Exercice écrit 1: D'après le texte source sur la philosophie bergsonienne, depuis quel auteur s'efforce-t-on de discréditer la littérature de commentaires ?

***** Texte source *****

J’ajoute tout de même avec quelque hésitation ce livre à la bibliothèque qui a déjà été écrite, en tant de langues, sur la philosophie bergsonienne. Je sais tout le mépris qu’on peut éprouver pour cette littérature de commentaires, je connais les images peu flatteuses par lesquelles, depuis Montaigne, on s’est efforcé de la discréditer. Il serait pourtant facile de plaider en sa faveur. Commentaires, réflexions critiques, ou, d’une façon plus générale, critique, figurent la monnaie d’échange entre les maîtres et le public, entre les générations successives, entre les points de vue différents et hostiles qui sont impliqués dans la texture sociale et dans le progrès humain. Qu’est-ce que la philosophie en particulier, surtout depuis Socrate, sinon un véritable dialogue entre les philosophes, dialogue jamais terminé, et qui fournit toujours aux loisirs ingénieux, avec de nouveaux jardins, de nouveaux détours et de nouveaux ruisseaux, des approximations du vrai plus pénétrantes et plus riches ? M. Bergson a rajeuni ce dialogue, l’a conduit à un tournant où certains esprits ont cru apercevoir une nouvelle révolution socratique.

***** Données fournies *****

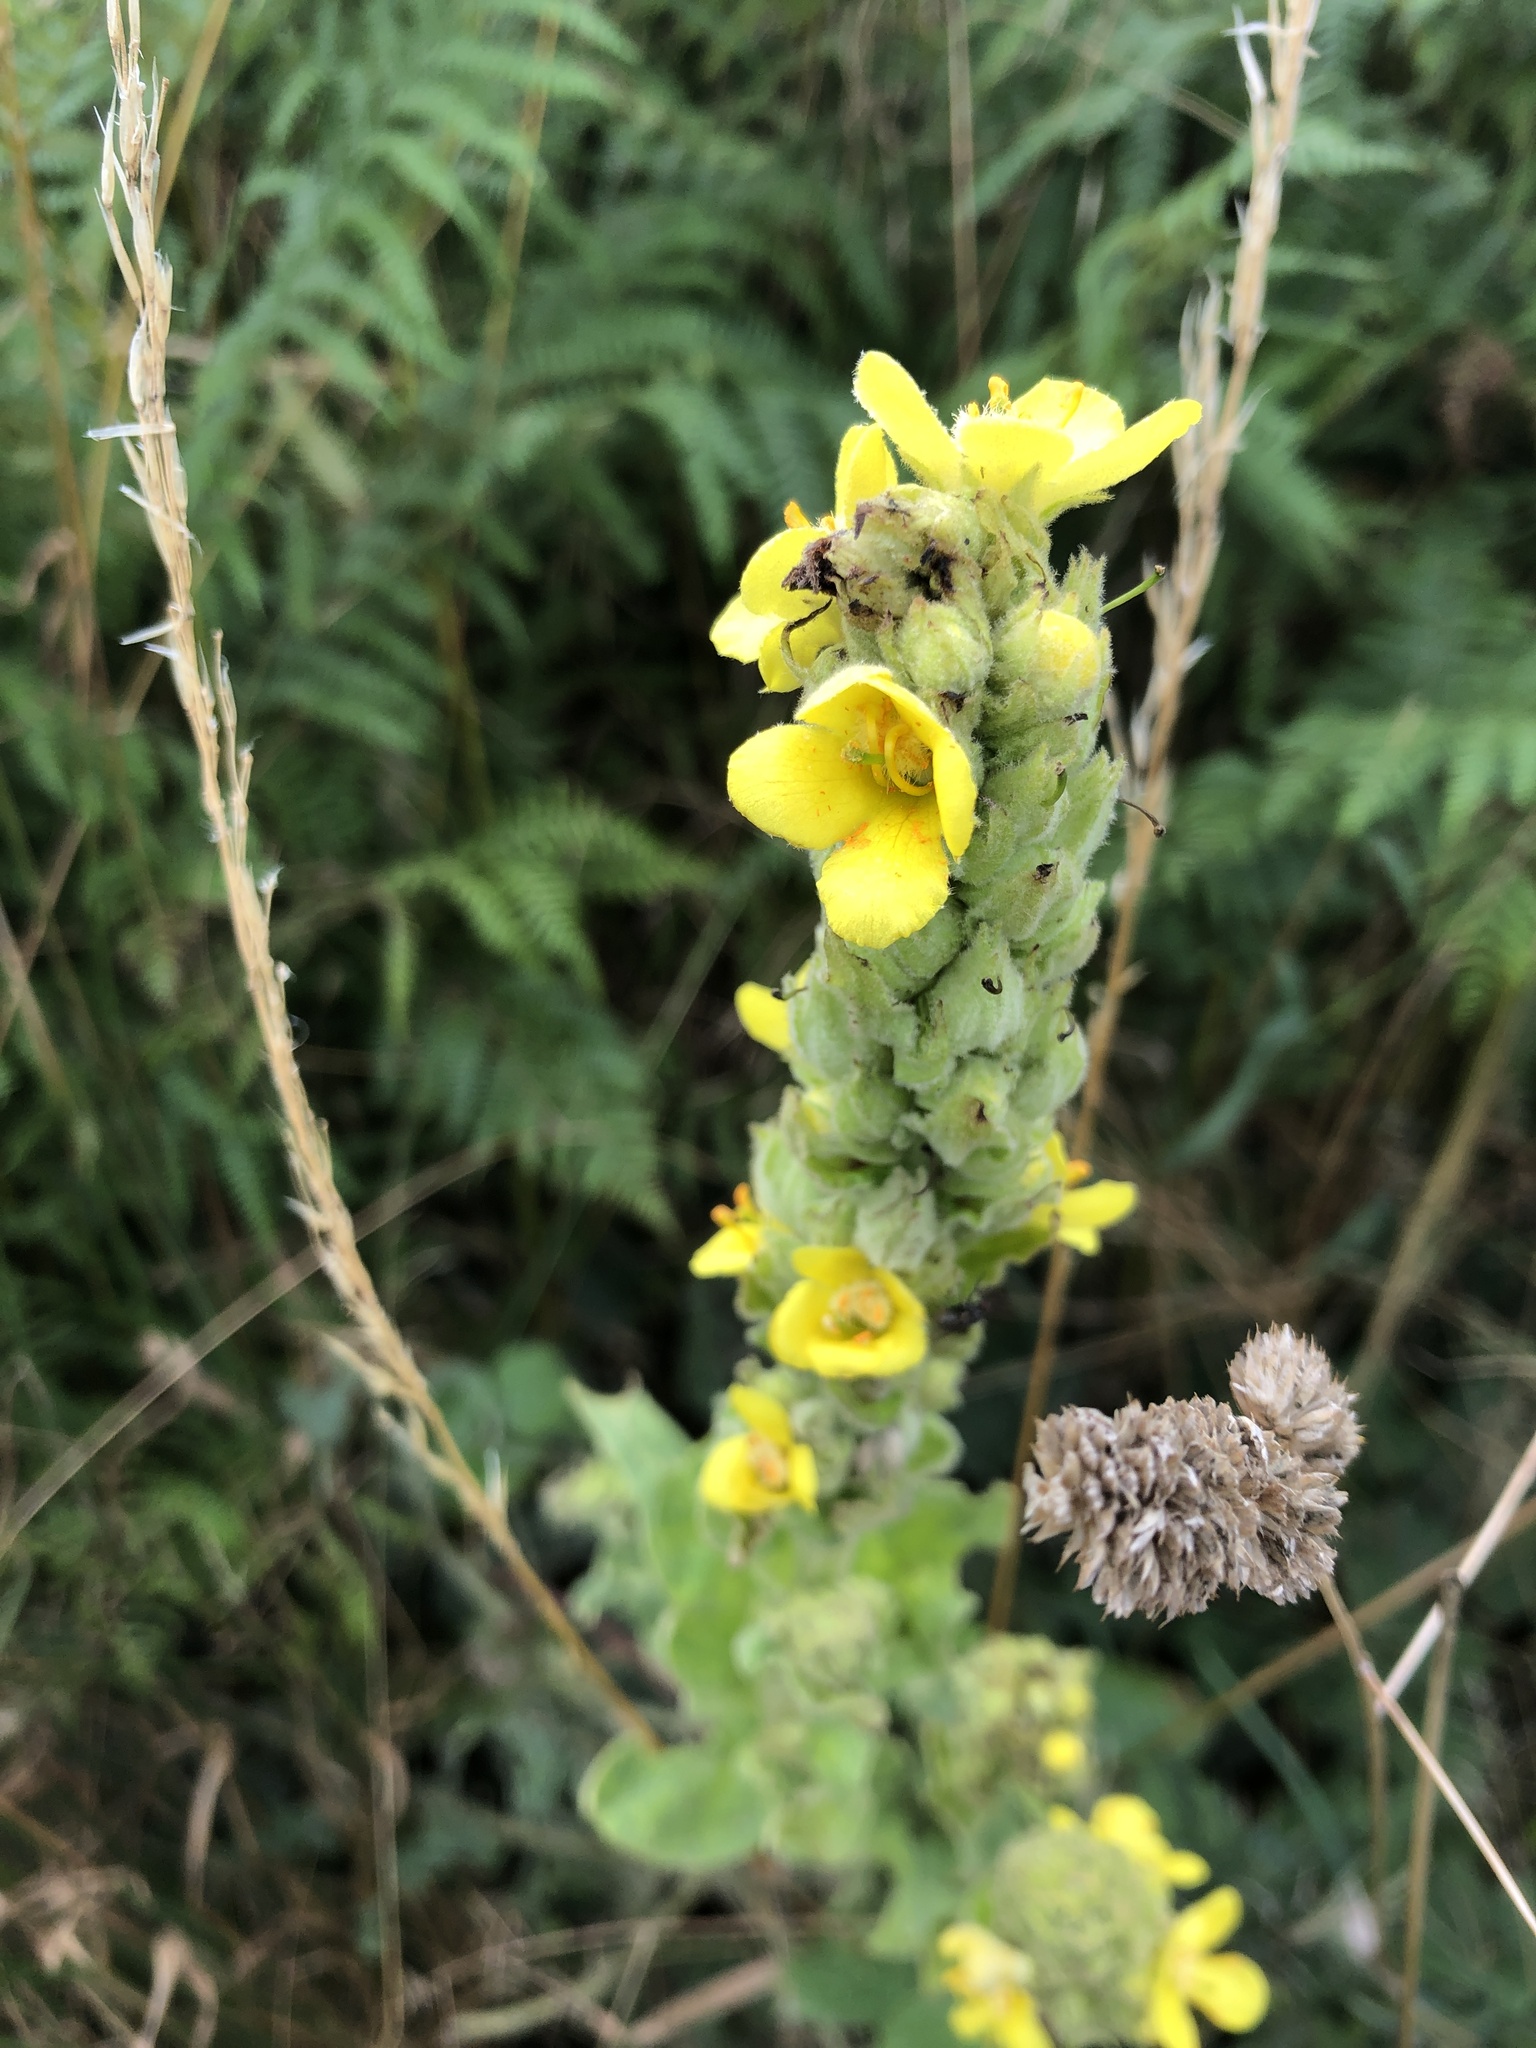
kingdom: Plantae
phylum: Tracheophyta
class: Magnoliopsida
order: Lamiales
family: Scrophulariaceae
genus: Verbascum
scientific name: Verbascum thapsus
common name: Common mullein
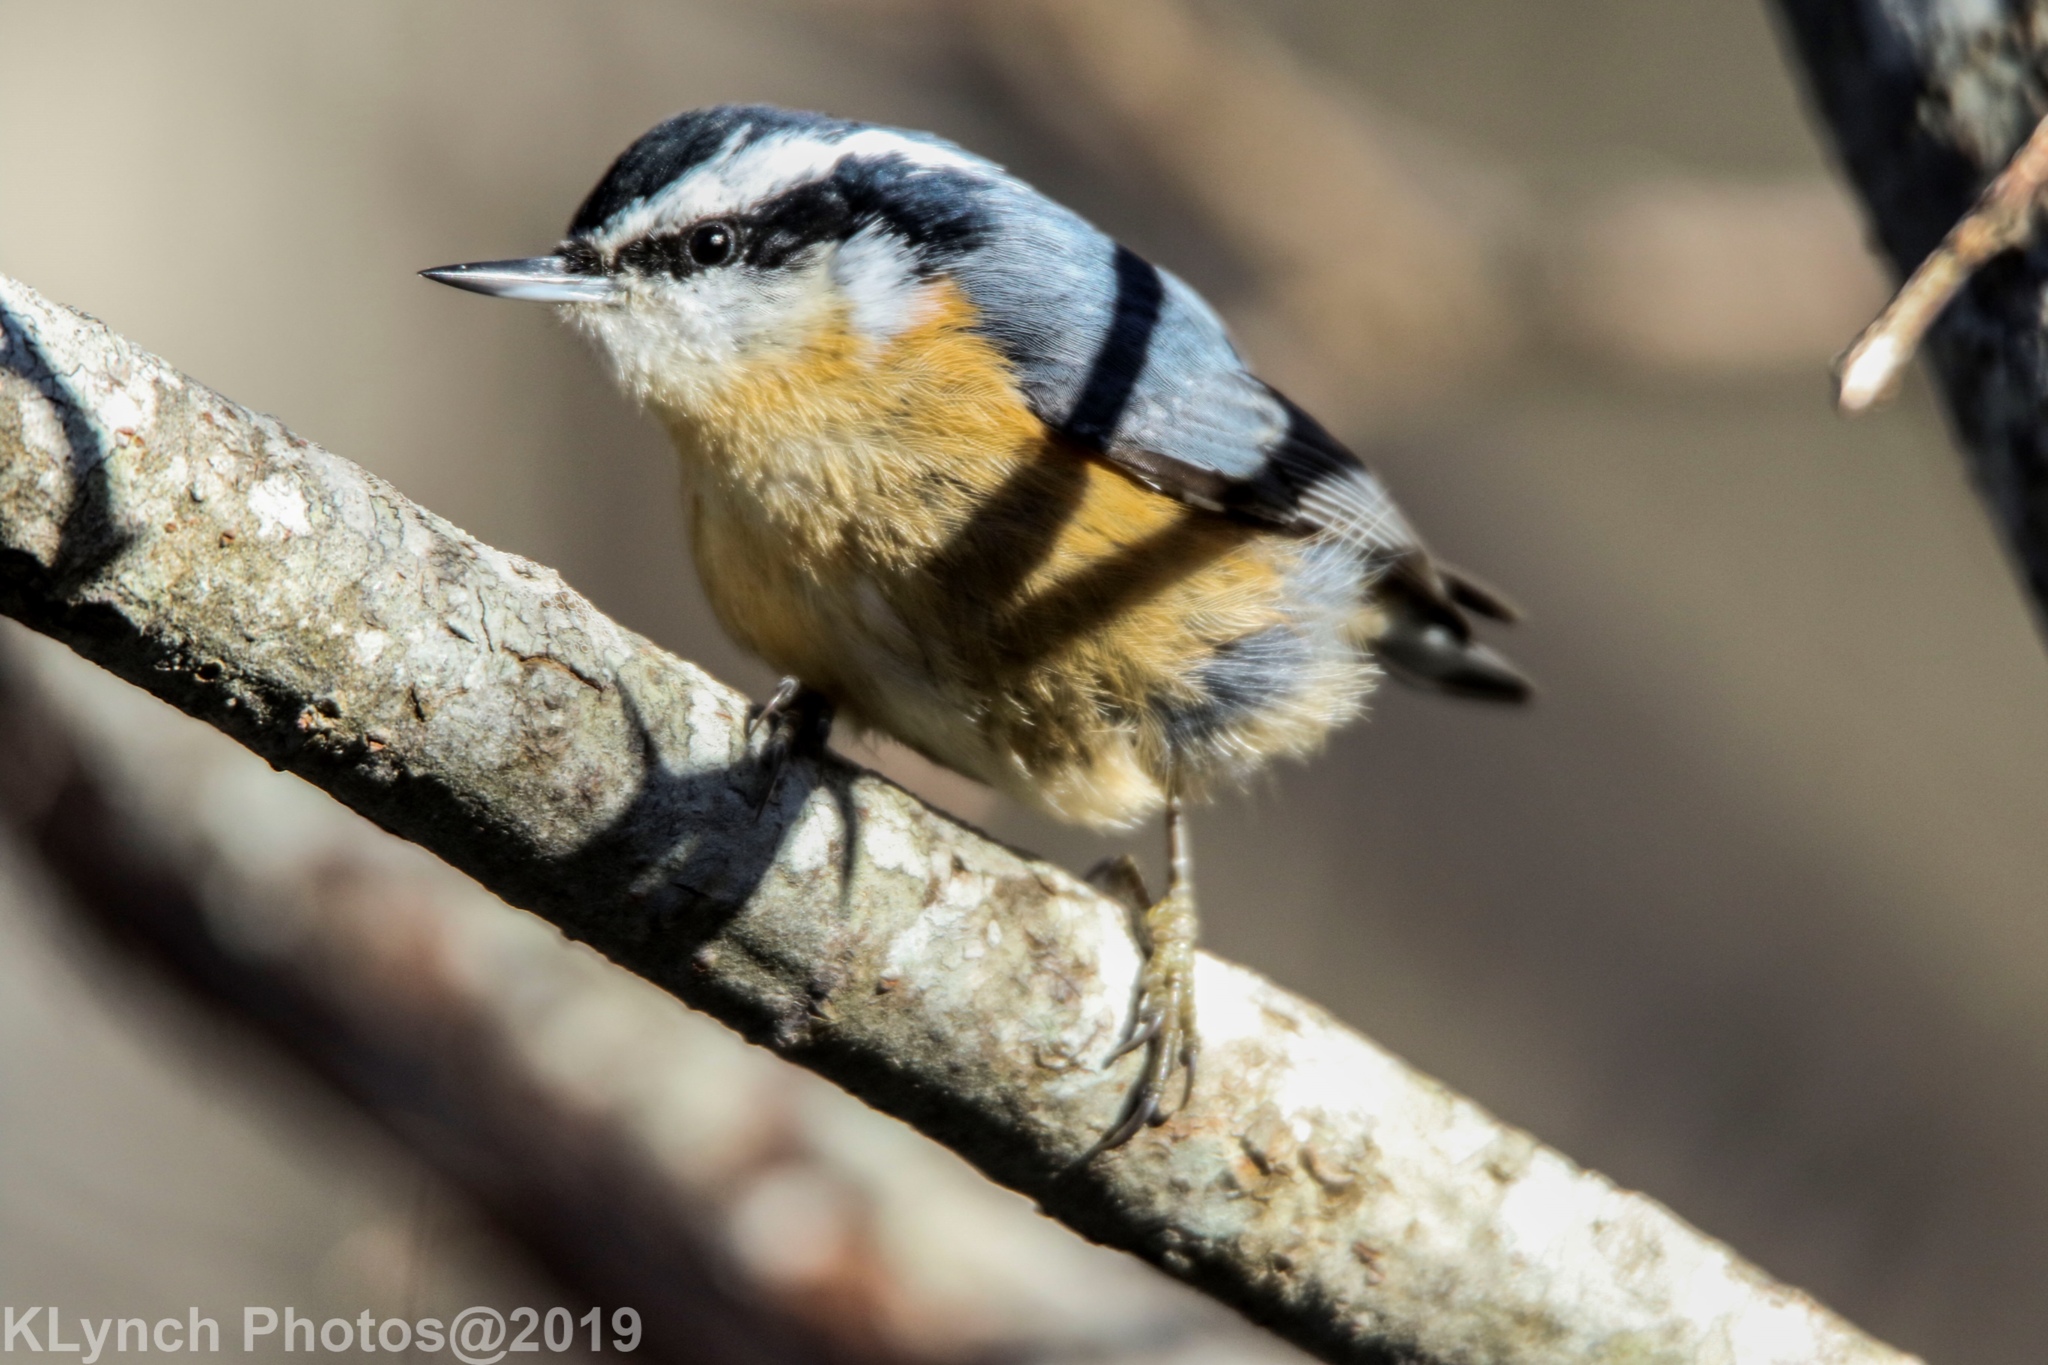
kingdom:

*****

Exercice écrit 2: Disposez en liste numérotée les lignes de tous les enregistrements ci-dessus, sans les lignes vides. Laissez les images hors de votre réponse.

Corrigé détaillé 1: Depuis Montaigne.

Corrigé détaillé 2:
1. kingdom: Plantae
2. phylum: Tracheophyta
3. class: Magnoliopsida
4. order: Lamiales
5. family: Scrophulariaceae
6. genus: Verbascum
7. scientific name: Verbascum thapsus
8. common name: Common mullein
9. kingdom:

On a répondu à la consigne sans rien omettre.